## EXERCISE DATA
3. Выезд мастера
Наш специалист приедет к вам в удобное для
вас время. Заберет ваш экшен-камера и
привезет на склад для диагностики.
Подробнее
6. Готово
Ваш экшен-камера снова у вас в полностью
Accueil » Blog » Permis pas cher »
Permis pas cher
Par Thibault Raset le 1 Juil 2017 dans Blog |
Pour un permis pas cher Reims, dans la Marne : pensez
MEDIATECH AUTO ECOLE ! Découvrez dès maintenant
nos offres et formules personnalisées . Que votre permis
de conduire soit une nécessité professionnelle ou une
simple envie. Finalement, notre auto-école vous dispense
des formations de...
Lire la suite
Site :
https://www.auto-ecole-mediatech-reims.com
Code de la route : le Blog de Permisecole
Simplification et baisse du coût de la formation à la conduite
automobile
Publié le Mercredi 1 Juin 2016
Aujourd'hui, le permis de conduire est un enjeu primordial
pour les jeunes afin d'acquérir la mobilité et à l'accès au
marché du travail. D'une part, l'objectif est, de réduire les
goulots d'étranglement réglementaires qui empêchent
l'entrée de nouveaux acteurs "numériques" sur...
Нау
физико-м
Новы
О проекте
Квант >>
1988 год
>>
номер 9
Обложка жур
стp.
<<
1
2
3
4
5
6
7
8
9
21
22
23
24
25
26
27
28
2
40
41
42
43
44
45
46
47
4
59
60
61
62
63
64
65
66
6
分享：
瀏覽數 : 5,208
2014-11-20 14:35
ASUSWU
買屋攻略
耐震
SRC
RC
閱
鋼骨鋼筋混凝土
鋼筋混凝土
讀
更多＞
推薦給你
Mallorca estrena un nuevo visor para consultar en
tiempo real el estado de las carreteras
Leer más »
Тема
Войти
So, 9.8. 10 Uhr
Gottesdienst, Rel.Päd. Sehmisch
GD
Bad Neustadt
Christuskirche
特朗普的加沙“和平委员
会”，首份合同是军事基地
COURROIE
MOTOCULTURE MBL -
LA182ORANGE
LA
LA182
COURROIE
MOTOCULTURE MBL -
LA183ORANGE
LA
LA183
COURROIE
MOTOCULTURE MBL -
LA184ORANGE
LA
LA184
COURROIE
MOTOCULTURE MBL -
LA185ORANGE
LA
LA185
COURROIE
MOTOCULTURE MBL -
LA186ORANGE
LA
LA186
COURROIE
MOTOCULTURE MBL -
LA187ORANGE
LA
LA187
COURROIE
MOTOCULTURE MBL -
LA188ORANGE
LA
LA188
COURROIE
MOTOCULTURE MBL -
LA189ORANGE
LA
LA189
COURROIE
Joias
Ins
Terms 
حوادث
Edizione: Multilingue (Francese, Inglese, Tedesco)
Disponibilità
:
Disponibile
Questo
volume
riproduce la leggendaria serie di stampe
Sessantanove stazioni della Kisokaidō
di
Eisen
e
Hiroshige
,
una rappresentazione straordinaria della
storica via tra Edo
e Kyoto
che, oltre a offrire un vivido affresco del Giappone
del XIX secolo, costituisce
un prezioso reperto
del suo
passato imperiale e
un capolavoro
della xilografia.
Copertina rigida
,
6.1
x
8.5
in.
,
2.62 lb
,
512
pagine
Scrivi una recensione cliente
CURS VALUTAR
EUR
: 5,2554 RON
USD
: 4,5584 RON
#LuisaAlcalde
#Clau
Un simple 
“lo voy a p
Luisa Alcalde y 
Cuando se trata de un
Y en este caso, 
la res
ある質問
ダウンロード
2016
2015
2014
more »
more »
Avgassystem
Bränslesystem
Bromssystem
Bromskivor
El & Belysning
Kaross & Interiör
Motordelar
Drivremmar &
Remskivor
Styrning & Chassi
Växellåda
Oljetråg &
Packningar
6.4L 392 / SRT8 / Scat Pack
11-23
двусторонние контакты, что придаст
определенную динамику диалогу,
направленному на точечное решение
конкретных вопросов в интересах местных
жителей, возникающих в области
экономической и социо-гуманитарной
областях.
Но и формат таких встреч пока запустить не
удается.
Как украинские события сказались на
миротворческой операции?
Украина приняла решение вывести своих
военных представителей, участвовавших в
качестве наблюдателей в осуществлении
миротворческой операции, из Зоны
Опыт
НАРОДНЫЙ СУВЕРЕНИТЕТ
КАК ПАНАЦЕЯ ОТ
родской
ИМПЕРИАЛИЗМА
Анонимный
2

## TASK TO CARRY OUT
Go through the data, and copy each line in which the word "dans" appears.

## EXERCISE RESULT
Par Thibault Raset le 1 Juil 2017 dans Blog |
Pour un permis pas cher Reims, dans la Marne : pensez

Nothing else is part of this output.